We also run our tests using the CRSP value-weighted dividend inclusive index for our market proxy, instead of the S&P 500 index. This is a less appropriate benchmark, as our funds only draw stocks from the S&P 500 index, but since it is a widely used benchmark in finance research, we investigate whether our results are sensitive to choice of benchmark. We need to respecify our factors used in the four-factor model calculations. We therefore extract Fama–French size, book-to-market and momentum factors from the Fama–French Portfolios and Factors database. There is no evidence of any difference in the returns or total and systematic risk of our screened and unscreened portfolios. Unsurprisingly, all standard error results are higher across all our portfolios: obviously, the portfolios track the S&P 500 better than the CRSP VW index. We also find that the standard error on the four-factor Pos (WS) is significantly higher than that of the unscreened portfolio. This result is, however, more likely attributable to benchmark misspecification than anything else.

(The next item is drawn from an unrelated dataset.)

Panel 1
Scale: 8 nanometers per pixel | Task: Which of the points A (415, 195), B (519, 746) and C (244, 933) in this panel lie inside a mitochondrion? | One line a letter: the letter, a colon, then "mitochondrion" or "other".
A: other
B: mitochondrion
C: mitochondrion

In our final robustness test, we extend the investible universe of stocks beyond the S&P 500.Footnote 13 As can be seen from Table 1, although the largest proportion of SRI funds benchmark to the S&P 500, many funds have a much broader investible universe. However, KLD data on a wider universe has only become available more recently: KLD has scored the largest US 3,000 listed stocks since 2003. We therefore rerun our analysis by comparing screened and unscreened portfolios formed from this larger universe beginning in 2003. We again do not find significant differences using any of our performance or risk measures.

Conclusion

Socially responsible investing involves removing firms which are considered to be undesirable from a portfolio, dubbed “negative screening”, or including desirable firms into a portfolio, “positive screening”. In this article, we investigate the relative impact of positive and negative screening on portfolio performance and risk. We mimic the type of portfolios retail investors are likely to hold by forming portfolios with the same characteristics as SRI mutual funds while at the same time removing the confounding issues of fees, expenses and managerial skill.

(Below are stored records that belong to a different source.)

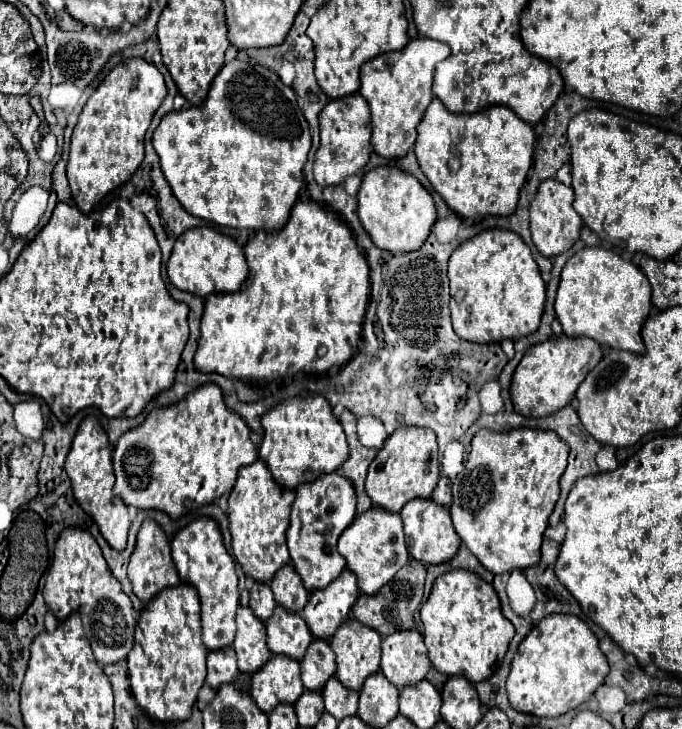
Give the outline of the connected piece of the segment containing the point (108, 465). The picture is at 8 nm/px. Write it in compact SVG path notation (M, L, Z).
M86 417L80 427L78 433L72 441L72 449L66 457L66 473L72 481L72 493L76 503L96 521L102 537L106 539L106 543L116 549L122 551L126 547L126 535L128 535L128 527L130 527L130 519L128 519L128 507L122 505L118 501L118 497L114 495L114 473L112 473L112 451L110 451L110 441L106 431L102 429L102 425L98 423L96 417Z

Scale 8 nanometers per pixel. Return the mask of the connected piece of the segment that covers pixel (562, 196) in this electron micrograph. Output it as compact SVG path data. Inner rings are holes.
M546 179L538 187L538 193L530 203L530 231L532 231L532 241L542 257L552 259L552 257L568 251L580 237L582 219L574 211L572 201L574 201L572 187L556 181L556 179Z

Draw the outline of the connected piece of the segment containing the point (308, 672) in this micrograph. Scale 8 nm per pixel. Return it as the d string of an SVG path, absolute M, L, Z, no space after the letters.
M314 639L300 665L304 687L310 691L320 691L336 671L334 651L324 639Z

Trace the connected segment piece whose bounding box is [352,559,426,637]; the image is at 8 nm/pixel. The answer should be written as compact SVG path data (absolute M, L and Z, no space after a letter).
M408 559L408 563L388 581L378 593L374 595L360 595L356 605L352 607L352 615L378 631L382 637L396 633L396 631L406 631L414 629L414 613L422 603L422 591L424 591L424 579L426 579L426 567L414 559Z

We find no evidence of either positive or negative screening impacting portfolios’ risk or returns. In very large portfolios, which are substantially larger than portfolios typical mutual funds might hold, intense screening may increase idiosyncratic risk. This finding, however, is unlikely to be relevant to the typical SRI mutual fund holder whose fund will comprise just over 100 stocks.

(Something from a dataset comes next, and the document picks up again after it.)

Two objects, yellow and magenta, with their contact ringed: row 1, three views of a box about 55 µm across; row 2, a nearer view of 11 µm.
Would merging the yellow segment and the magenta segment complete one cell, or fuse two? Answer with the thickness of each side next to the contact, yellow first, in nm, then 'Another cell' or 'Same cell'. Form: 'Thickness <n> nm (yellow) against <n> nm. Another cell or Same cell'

Our results contradict some of the inflammatory rhetoric which has surrounded SRI. Specifically, recent literature has found higher returns for sin stocks and concludes that investors who exclude these stocks will suffer dire consequences: substantially reduced returns (Adler and Kritzman 2008; Fabozzi et al. 2008). However, we uncover that there is an extremely small number of pure play sin stocks available within the S&P 500—the primary benchmark used by equity mutual funds—which makes this proposition questionable. Indeed, even using stronger negative screening which also excludes firms with involvement in these industries (firms which are not “pure play” sin stocks) does not result in underperformance. Negative screening does not significantly impact on investments’ returns nor on their risks. We also do not find evidence for the assertion that positive screening will result in higher returns and lower idiosyncratic risk; at least using KLD’s data.

This is not to say that individual SRI fund managers may not out- or underperform. Our results simply suggest that any differential performance in the risk and return of individual SRI and conventional funds is not driven by the positive or negative screening utilised by the SRI funds.

In conclusion, then, we do not find evidence of either positive or negative screening impacting the return or risk of a portfolio designed to mimic a typical mutual fund’s holdings. Our results, therefore, once again uphold the now long established finding that investing socially responsibly in and of itself will not result in significant benefits or costs for investors.